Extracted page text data
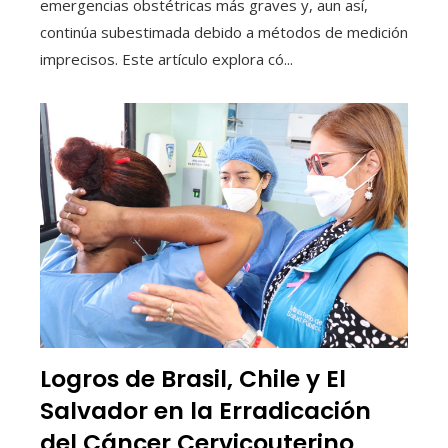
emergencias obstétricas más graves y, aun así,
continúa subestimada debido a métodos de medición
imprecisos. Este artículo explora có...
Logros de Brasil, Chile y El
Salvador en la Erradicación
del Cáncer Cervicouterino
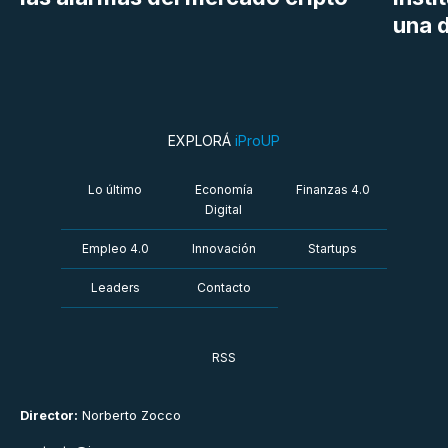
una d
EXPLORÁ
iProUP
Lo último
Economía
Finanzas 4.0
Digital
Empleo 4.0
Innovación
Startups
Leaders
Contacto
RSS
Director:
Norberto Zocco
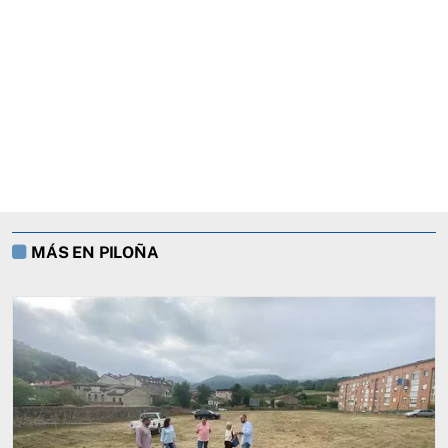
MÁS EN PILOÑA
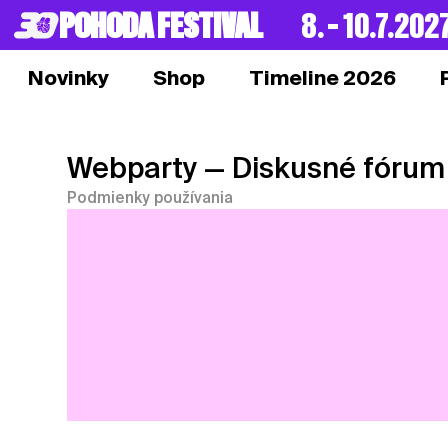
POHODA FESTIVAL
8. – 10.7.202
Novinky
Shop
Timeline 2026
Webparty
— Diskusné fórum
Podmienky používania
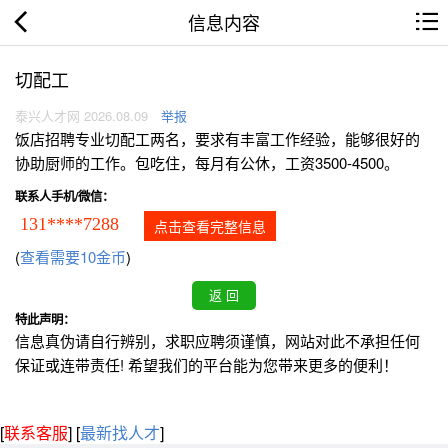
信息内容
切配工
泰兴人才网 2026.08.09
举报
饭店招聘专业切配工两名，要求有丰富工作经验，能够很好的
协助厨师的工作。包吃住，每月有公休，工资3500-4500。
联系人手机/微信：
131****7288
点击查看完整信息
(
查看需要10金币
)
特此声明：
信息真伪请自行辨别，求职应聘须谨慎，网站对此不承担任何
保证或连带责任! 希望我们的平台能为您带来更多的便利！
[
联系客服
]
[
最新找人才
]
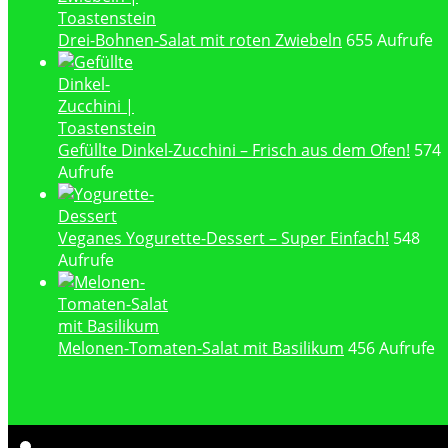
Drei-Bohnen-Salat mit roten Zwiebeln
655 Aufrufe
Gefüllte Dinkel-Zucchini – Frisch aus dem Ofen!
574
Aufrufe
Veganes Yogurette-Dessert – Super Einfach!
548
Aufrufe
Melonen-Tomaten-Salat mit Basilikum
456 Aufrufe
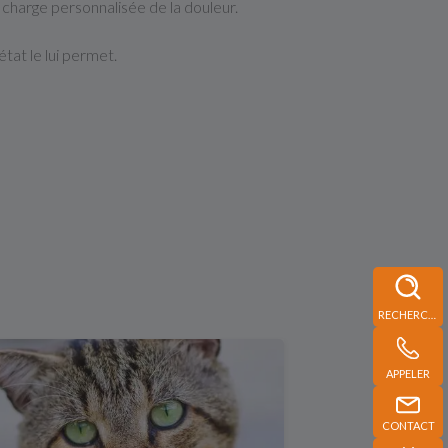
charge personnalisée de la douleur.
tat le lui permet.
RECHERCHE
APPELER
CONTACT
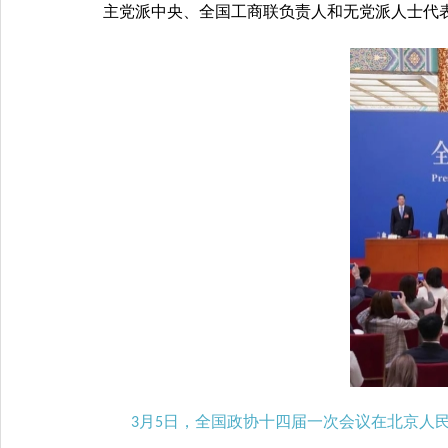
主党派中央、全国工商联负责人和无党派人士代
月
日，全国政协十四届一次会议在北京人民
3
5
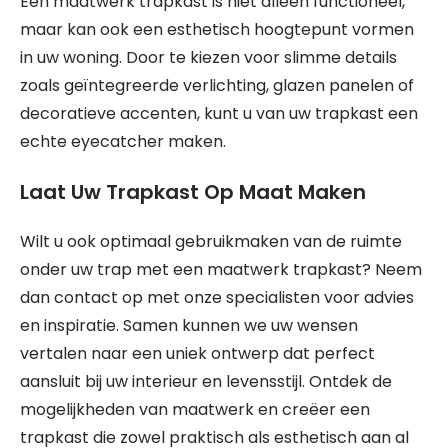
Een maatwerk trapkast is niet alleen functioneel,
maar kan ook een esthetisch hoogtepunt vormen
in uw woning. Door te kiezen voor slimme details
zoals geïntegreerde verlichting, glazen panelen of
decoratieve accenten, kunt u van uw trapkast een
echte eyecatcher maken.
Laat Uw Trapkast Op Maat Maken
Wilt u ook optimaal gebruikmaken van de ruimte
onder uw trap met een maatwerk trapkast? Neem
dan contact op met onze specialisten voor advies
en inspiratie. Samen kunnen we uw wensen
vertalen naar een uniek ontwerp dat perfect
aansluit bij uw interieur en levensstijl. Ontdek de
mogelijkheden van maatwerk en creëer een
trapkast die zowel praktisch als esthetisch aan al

Your instructions
Using the data above, say how many lines include "maatwerk". No other reply is needed.

Solution for this problem
3